The ! inverts the match; the leading ./ is the path prefix the glob expects; -- separates the Terragrunt flags from the Terraform subcommand. Everything in the repo applies except the one module whose config was in bad shape after the earlier generation attempt. That module still gets planned locally when someone's working on it — it just doesn't run in the automated deploy, where a failure would block every other stack's apply.

The same commit flipped allow_failure back to false:

deploy:infrastructure:
  stage: infra-apply
  needs: [ plan:infrastructure ]
  allow_failure: false

That's the clean landing. The pipeline is once again telling the truth: if the infra-apply job fails, something is broken and deploys are blocked. The filtered module is explicitly out of scope for CI, with a comment in the pipeline config explaining why, and a README entry pointing at the AI-generated config that needs to be pruned and cleanly imported before the module can come back.

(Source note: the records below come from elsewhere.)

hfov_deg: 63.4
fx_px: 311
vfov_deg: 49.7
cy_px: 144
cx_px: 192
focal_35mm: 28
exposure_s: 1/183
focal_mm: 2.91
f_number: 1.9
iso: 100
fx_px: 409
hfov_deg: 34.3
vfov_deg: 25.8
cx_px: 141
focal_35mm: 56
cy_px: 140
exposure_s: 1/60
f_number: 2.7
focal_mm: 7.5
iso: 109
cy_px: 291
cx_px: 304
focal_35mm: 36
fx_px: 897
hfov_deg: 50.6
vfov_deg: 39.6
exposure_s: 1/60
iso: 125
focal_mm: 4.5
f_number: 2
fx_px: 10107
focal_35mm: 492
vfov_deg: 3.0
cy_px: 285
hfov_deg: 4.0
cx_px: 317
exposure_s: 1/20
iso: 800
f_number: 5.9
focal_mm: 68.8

Less time, in the end, than a typical code review cycle.

Takeaways

State is an aspiration, not a guarantee. Terraform assumes it owns what it knows about, and it assumes what it doesn't know about doesn't exist. The world doesn't cooperate. Every real AWS account has console-clicks buried in its history, and every one of those clicks is a potential fight between state and reality. The skill isn't avoiding them — it's recognizing one early and deciding whether the fight is worth fighting.

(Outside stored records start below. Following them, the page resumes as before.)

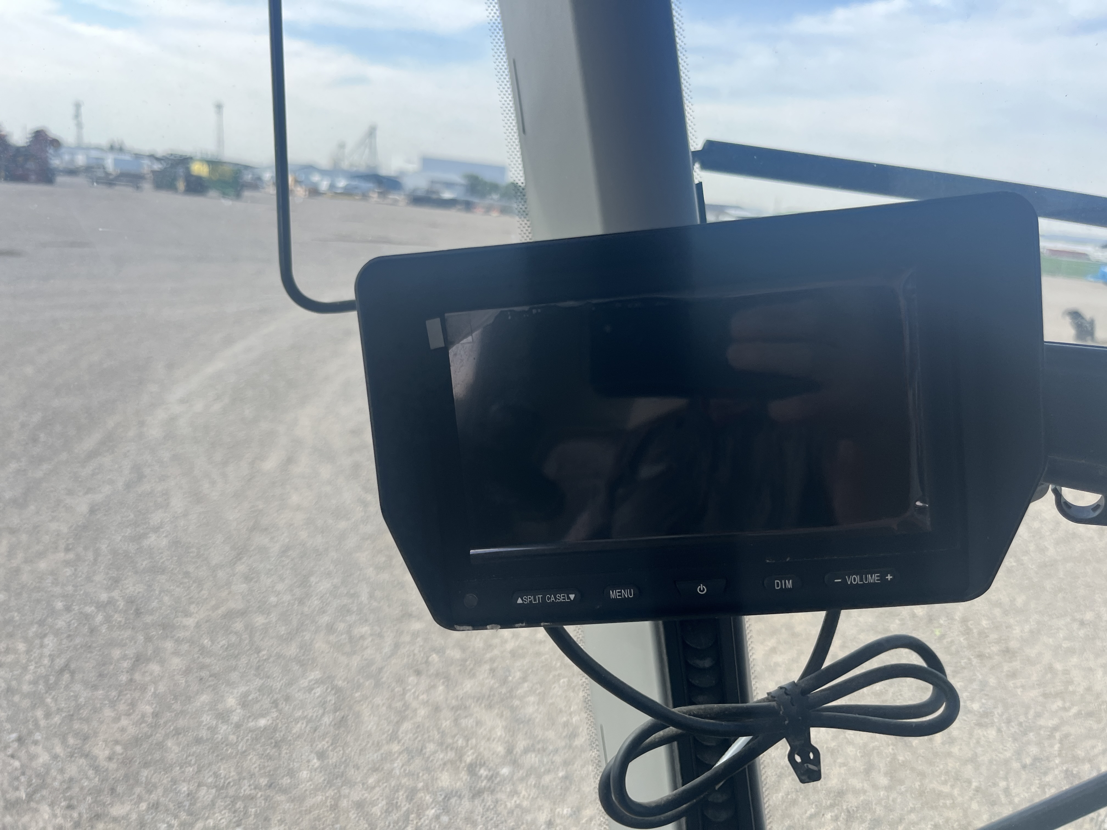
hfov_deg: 67.3
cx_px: 554
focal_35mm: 26
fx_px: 831
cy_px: 415
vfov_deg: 53.1
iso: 50
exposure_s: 1/777
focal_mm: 5.1
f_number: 1.6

Prefer exclusion to a fight when the cost-benefit favors it. An import that doesn't cleanly land is a tax on every future plan, not a one-time cost. When the cost of making the tool agree with reality exceeds the cost of exclusion, exclusion wins.

Document and gate the manually-managed resources. A --filter line without a comment becomes a mystery in six months — future-me seeing --filter '!./internal-launcher-lambda' with no context will assume it's safe to remove, and find out the hard way. The filter line had a comment. The README had a paragraph. The resource had a tag. One place is always the place someone won't look.

None of this is glamorous. It's the unsexy middle ground between "infrastructure as code" as a slogan and the reality of an AWS account that has history. The tooling does 90% of the job. The remaining 10% is judgment about when to stop fighting the tool and carve out explicit exceptions — documented, narrow, and gated — so that the 90% keeps working.

Postscript

The module is still filtered out of CI at the time of writing. The real fix is in progress: read through the AI-generated config carefully, prune every block that duplicates or hallucinates a resource, normalize the ones that should survive, and import the legitimately-existing resources one at a time. When that converges, the --filter line disappears, the lambda is back in the regular apply path, and this becomes a closed war story instead of an open one.